As pesquisas do Grupo de Polímeros Professor Bernhard Gross, do Instituto de Física de São Carlos (IFSC) da USP, unem diversas áreas do conhecimento. O que começou há mais de trinta anos, com estudos de físicos sobre materiais, hoje envolve química, biologia, engenharia e áreas inovadoras, como eletrônica orgânica e nanotecnologia. Os resultados podem ser vistos na forma de novas tecnologias, como componentes eletrônicos produzidos com materiais orgânicos e sensores que combinam polímeros com moléculas biológicas.

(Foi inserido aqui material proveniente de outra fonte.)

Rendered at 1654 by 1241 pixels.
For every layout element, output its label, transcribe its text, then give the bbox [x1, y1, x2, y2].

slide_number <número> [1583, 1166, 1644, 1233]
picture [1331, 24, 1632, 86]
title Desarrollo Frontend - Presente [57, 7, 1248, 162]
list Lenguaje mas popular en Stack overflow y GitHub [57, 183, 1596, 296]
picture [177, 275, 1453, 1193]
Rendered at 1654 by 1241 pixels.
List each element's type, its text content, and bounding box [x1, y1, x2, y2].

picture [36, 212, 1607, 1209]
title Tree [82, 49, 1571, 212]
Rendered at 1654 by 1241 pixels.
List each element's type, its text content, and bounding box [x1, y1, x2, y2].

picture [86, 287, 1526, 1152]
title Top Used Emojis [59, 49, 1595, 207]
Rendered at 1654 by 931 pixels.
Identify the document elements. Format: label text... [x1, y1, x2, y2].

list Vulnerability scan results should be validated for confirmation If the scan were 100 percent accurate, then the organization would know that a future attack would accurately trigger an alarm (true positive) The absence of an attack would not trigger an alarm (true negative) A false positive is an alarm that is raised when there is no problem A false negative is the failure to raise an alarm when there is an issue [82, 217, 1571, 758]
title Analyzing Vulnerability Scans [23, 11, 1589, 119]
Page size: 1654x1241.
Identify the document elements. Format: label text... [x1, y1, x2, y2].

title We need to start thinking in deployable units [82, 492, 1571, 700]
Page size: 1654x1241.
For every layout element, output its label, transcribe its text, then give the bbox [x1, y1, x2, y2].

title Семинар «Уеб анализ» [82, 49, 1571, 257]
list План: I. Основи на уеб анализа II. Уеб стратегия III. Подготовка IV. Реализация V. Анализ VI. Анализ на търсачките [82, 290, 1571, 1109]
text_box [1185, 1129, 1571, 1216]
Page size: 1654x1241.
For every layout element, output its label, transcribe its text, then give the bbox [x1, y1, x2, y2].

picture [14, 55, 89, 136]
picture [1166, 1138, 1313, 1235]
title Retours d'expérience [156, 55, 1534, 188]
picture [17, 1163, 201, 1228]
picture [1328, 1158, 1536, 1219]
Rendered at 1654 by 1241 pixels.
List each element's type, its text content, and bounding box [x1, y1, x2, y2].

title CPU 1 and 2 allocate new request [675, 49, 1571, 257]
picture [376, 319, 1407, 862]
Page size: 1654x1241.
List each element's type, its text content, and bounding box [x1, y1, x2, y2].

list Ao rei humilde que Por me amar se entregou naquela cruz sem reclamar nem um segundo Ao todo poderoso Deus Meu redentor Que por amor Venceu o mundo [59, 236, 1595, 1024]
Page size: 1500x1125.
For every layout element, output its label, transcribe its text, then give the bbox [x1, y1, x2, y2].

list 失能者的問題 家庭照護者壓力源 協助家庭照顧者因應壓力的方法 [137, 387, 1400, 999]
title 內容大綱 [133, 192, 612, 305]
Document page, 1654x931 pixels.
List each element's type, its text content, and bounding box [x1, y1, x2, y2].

"Uma das linhas de estudo era a pesquisa com eletretos, materiais análogos aos magnetos, que armazenam cargas elétricas e são utilizados na produção de microfones para aparelhos telefônicos, por exemplo", conta o professor Osvaldo Novais de Oliveira Junior, coordenador do Grupo, falando sobre o início dos trabalhos da equipe, à época composta somente por físicos. Na década de 1980 foram desenvolvidos eletretos para telefones que atendiam todas as especificações oficiais, em parceria com a Telebras (empresa estatal que controlava a telefonia do Brasil na época). A tecnologia foi transferida para uma indústria, mas não chegou a uma produção em escala industrial e nem ao mercado.
Os eletretos só chegaram aos telefones brasileiros na década seguinte, por meio de componentes importados. No final dos anos 90 houve uma grande mudança na ênfase dos estudos do Grupo, que se voltaram para os polímeros (plásticos) especiais, condutores de eletricidade e luminescentes. "O plástico luminescente poderá substituir as telas de televisão e computador", aponta Osvaldo. "A tecnologia já existe, mas ainda não atingiu um custo de produção razoável".
As pesquisas com polímeros luminescentes levaram a uma área mais ampla chamada "eletrônica orgânica", que busca obter dispositivos feitos com materiais orgânicos para substituir os compostos inorgânicos usados em componentes eletrônicos (semicondutores, entre outros). Apesar de as substâncias orgânicas permitirem o uso de uma variedade maior de materiais, com menor custo de processamento, o desafio é criar aplicações específicas, mais focalizadas nas necessidades da indústria.
Aplicações
"Por meio da eletrônica orgânica seria possível criar uma tela flexível, de pequena espessura, ocupando grandes áreas", planeja o professor. "Há a possibilidade de usar painéis de plástico luminescente para iluminar ambientes, o que ainda não é viável devido à competição das lâmpadas fluorescentes, que têm baixo custo". Os polímeros também podem ser aplicados em etiquetas para produtos de supermercados, com os preços controlados por radiofreqüência. Bastaria ao consumidor passar o carrinho por um portal e já teria o valor total da compra. Uma idéia semelhante seria adotada em cartões inteligentes, em que as informações seriam armazenadas no próprio plástico do cartão, sem necessidade de chips.
O uso de materiais orgânicos na produção de polímeros gerou pesquisas sobre sua estrutura para obter informações em nível molecular, levando a desenvolvimentos em nanotecnologia. "Com isso, chegou-se aos estudos sobre sistemas biológicos, que envolvem eletrônica orgânica, química, física e engenharia", relata Osvaldo. As aplicações podem ser estendidas para a biologia e as ciências médicas. Biossensores para análises clínicas combinariam polímeros com biomoléculas para identificar diversos tipos de materiais. Estudos sobre o crescimento celular são realizados para aprimorar os mecanismos de identificação.
Nos laboratórios do Grupo de Polímeros do IFSC surgiram as bases para o funcionamento da língua eletrônica, que teve seu desenvolvimento em parceria com a Embrapa Instrumentação Agropecuária. "O princípio da língua eletrônica é a identificação de substâncias salgadas, doces, azedas e amargas, como o paladar humano, por meio da resposta elétrica de um conjunto de sensores em contato com os compostos", explica o professor Valtencir Zucolotto, que pesquisou o sistema. "Agora foi desenvolvida uma espécie de versão biológica da língua eletrônica, com as mesmas funcionalidades, feita com filmes ultrafinos de materiais orgânicos".
O princípio do sistema é adotado em uma tecnologia que imobilize anticorpos ou antígenos para diagnosticar doença de Chagas e leishmaniose, entre outras doenças. "As proteínas (antígenos ou anticorpos) presentes nos filmes interagirão com as amostras de sangue dos pacientes, e a resposta elétrica do filme permitirá que a doença seja detectada", descreve Zucolotto. O professor coordena uma nova linha de pesquisa do Grupo, que vai criar instrumentos para a medição da toxicidade de nanopartículas (como nanotubos de carbono) à saúde humana e ao meio ambiente.